--- Excerpted text ---
And how does a quaking cab driver convince a vicious drug overlord that he is really the hit man he's just hired? Because drug czars are really idiots, don't you know?

Vincent stresses that he be anonymous- yet what happens in the big night club shootout? While guns are blazing away, scores of people see Vincent hacking his way Terminator-style toward target #4, a big Korean with a large coterie of bodyguards. Amid all the chaos, the Korean never moves from his seat in the booth. He awaits his fate like a seal pup in front of a shark. I guess he was really into the music. And how does Vincent calmly walk by L.A. police and the Feds, into the street unchallenged after having just caused so much destruction? (He even plugs a cop on the way out).

Just prior to the night club shootout, there are police cars and helicopters tracking the taxi cab through crowded L.A. streets. A few minutes later, after the shootout, the streets are suddenly deserted. Huh? Oh I get it, that was a mood change.

After Max crashes the cab, Vincent's laptop is conveniently open revealing who target #5 is. Anyone could see in the foreshadowing at the beginning of the film, who that was going to be.

I probably could have forgiven the plot contrivances, if the denouement hadn't been so klutzy. We've got Max desperately trying to reach the damsel in distress on his cell phone, which is breaking up because the battery is low (only seen that one about a hundred times). And of course, Max finds a spot atop a parking structure which can still transmit a signal, which naturally gives him a view of our heroine's office in a federal building and also a view of the heroine and our assassin. Even though it's about 3 a.m. at this point in the movie, our heroine (the prosecuting attorney) is still getting prepared for her case that very morning (oh yeah). And our assassin takes no notice that there would be cameras all over a federal building. But that's OK because we've already noticed that our terminator is none too bright about details.

--- Supplied information ---
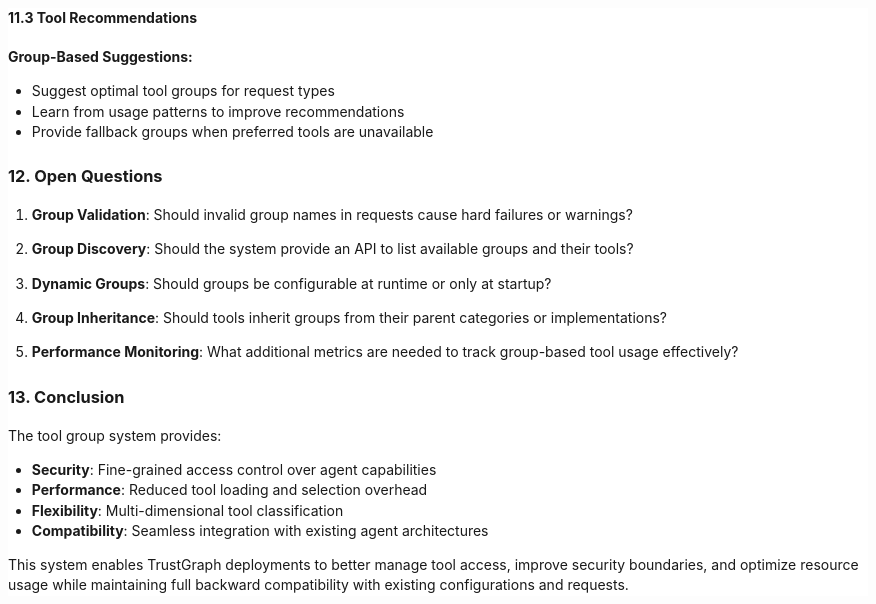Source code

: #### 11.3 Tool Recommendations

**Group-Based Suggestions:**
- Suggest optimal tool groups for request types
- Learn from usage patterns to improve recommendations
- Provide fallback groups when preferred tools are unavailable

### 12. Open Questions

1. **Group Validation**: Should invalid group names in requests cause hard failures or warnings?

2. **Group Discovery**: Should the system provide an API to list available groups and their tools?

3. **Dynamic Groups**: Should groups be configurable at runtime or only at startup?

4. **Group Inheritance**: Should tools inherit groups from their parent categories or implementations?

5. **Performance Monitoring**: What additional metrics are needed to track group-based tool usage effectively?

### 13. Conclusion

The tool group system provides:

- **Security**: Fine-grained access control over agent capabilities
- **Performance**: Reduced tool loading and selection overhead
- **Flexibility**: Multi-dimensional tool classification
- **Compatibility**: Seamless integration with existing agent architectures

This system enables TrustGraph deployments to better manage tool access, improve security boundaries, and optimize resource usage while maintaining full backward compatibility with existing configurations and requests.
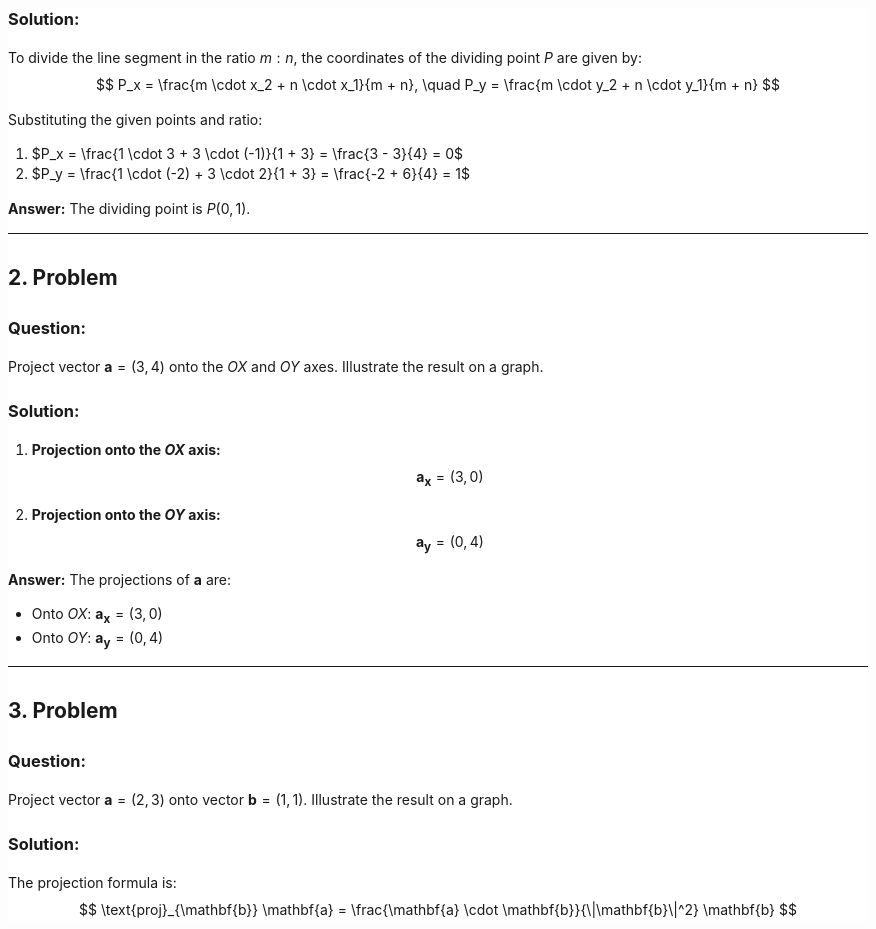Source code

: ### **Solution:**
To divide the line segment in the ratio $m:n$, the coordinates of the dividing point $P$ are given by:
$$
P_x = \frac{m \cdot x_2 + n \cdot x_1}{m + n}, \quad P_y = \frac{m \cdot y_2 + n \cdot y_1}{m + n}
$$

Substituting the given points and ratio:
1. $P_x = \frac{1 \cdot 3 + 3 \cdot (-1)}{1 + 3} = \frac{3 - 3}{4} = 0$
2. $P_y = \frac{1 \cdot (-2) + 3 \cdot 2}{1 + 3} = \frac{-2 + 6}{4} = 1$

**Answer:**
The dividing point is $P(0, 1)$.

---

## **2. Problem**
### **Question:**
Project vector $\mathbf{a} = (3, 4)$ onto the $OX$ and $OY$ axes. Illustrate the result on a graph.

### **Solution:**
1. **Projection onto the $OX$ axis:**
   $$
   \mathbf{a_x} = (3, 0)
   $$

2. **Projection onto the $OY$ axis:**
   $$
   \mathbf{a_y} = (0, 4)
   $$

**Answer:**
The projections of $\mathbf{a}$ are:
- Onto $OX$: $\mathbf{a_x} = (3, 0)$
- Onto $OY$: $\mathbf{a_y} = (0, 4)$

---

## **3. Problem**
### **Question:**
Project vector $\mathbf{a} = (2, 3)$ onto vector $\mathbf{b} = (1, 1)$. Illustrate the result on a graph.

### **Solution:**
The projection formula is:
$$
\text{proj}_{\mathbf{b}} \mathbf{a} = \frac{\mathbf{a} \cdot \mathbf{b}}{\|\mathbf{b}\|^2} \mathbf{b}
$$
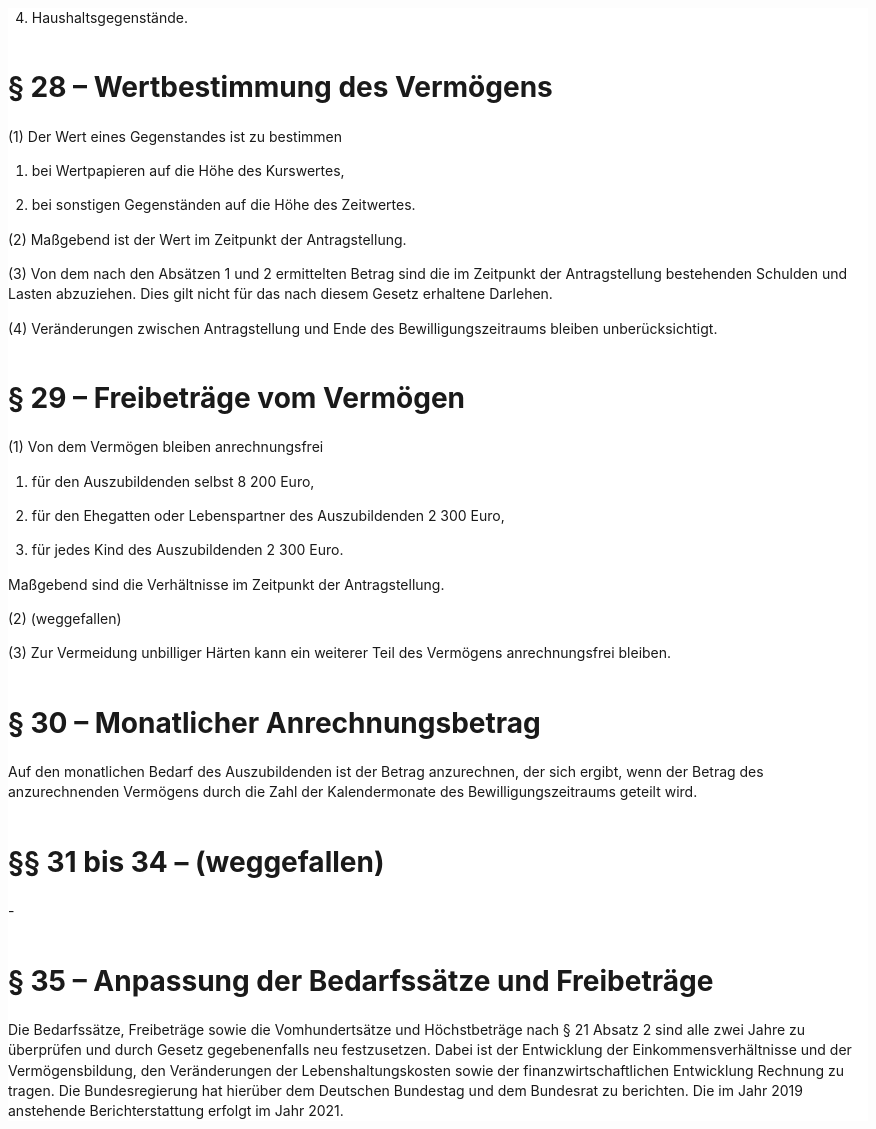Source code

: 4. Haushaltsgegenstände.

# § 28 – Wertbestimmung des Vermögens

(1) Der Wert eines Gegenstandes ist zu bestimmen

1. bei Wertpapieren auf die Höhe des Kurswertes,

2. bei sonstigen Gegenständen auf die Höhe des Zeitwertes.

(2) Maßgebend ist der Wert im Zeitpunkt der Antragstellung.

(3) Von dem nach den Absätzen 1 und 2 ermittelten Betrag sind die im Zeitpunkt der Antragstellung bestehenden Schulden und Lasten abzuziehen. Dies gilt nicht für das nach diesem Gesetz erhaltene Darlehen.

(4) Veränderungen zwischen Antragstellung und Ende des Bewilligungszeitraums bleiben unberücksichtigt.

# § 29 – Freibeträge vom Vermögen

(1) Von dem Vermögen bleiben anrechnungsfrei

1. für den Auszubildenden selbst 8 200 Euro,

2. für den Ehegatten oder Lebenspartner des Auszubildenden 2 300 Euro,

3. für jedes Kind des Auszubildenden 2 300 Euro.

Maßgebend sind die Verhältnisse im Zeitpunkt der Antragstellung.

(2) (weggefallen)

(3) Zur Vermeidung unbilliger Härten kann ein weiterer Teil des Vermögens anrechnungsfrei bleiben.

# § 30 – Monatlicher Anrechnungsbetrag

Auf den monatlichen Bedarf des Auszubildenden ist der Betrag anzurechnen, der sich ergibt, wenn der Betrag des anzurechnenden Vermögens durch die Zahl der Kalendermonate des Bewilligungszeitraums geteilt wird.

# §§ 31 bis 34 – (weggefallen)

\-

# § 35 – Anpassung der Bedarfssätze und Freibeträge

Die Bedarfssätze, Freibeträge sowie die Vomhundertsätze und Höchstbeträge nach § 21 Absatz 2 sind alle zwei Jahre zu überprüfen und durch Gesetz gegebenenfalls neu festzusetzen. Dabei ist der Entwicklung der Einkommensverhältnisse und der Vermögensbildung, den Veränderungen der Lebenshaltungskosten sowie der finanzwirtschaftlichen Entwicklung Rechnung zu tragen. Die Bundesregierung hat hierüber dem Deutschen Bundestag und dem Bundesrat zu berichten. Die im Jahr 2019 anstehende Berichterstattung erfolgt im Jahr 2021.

--- Work task 1 ---
Please reproduce the passage of the movie review from "Vincent stresses that" to "the way out).".
--- Work task 2 ---
Based on the movie review, answer yes or no to each statement and quote the deciding words: (a) The Korean target gets up from his booth during the shootout. (b) Max's cell phone breaks up because its battery is low. (c) After the night club shootout, the streets are still crowded with police cars.

--- Answer box 1 ---
Vincent stresses that he be anonymous- yet what happens in the big night club shootout? While guns are blazing away, scores of people see Vincent hacking his way Terminator-style toward target #4, a big Korean with a large coterie of bodyguards. Amid all the chaos, the Korean never moves from his seat in the booth. He awaits his fate like a seal pup in front of a shark. I guess he was really into the music. And how does Vincent calmly walk by L.A. police and the Feds, into the street unchallenged after having just caused so much destruction? (He even plugs a cop on the way out).

--- Answer box 2 ---
(a) No: "the Korean never moves from his seat in the booth."
(b) Yes: "which is breaking up because the battery is low"
(c) No: "after the shootout, the streets are suddenly deserted."